Cook County Treasurer Maria Pappas on Tuesday praised an Illinois Supreme Court decision that upholds the ability of her office to require bidding among tax-sale buyers to guarantee the lowest burden for homeowners.
"The Illinois Supreme Court affirmed that the Treasurer has the power and discretion to run the tax sale to make sure there is competition among tax buyers," Pappas said.
At issue was a policy implemented at the tax sale in January 1998. Under that new rule, the Treasurer's Office forfeited unpaid taxes if multiple tax buyers simultaneously bid the maximum rate of 18 percent penalty and none followed with a lower bid. When taxes are sold, that penalty is added to the delinquent tax, which the property owner must pay to the tax buyer.
Before the new rule, 95 percent of the taxes sold were going to bidders who demanded 18 percent. After the rule came into play, the auctioneer gained discretion to ask if there were any among the multiple bidders willing to accept less than 18 percent. If there was no response, the taxes were forfeited. As a result, bidding grew very competitive and only a small percentage offered drew individual bids of 18 percent.
Tax buyers, led by Phoenix Bond & Indemnity Co., sued the County over the rule. The Circuit Court issued an order stopping enforcement of the rule. The Illinois Appellate Court reversed the finding, and both sides took the cause to the Supreme Court.
In an opinion authored by Chief Justice Moses W. Harrison II, the Supreme Court found that the intent of the tax-sale law was to award a tax lien to the bidder who demands "the least percentage" in penalty for the delinquent taxpayer to redeem. The Court further found that county collectors may "exercise discretion to accomplish in detail what is legislatively authorized in general terms."

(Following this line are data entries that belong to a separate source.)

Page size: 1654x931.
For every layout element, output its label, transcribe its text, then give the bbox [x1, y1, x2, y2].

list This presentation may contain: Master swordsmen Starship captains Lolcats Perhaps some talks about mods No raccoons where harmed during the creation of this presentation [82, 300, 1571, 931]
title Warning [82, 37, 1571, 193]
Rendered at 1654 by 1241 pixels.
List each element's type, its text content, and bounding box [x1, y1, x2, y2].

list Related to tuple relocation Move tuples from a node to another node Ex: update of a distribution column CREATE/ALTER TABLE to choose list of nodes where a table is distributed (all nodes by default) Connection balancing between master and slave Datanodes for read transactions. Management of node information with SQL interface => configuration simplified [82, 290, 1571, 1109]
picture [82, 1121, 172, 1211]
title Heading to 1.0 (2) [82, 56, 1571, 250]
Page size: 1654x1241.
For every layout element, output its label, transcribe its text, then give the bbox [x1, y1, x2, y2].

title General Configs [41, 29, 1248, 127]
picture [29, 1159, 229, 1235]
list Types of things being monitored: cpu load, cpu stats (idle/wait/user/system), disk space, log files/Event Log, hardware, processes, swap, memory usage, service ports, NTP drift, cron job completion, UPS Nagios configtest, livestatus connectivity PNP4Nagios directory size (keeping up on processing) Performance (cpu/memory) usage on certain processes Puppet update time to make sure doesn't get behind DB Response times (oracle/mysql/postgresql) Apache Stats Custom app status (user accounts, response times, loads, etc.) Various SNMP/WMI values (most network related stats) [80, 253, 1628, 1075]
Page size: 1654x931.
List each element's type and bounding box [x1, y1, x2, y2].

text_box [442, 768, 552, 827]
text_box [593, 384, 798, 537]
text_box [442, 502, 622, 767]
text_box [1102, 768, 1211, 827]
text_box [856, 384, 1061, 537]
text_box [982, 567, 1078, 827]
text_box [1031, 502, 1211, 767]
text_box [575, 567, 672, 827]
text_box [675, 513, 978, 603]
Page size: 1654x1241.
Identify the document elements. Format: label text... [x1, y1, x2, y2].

"The appellate court was correct in rejecting the circuit court's narrow view of the collector's authority," the opinion added. "When the General Assembly conferred on county collectors the power to conduct tax sales, it also conferred, by implication, the authority to do all that is reasonably necessary to execute that power."
The opinion stated the Cook County policy is "fully consistent with the general statutory scheme established by the legislature."
The Supreme Court issued no dissenting opinion in the case.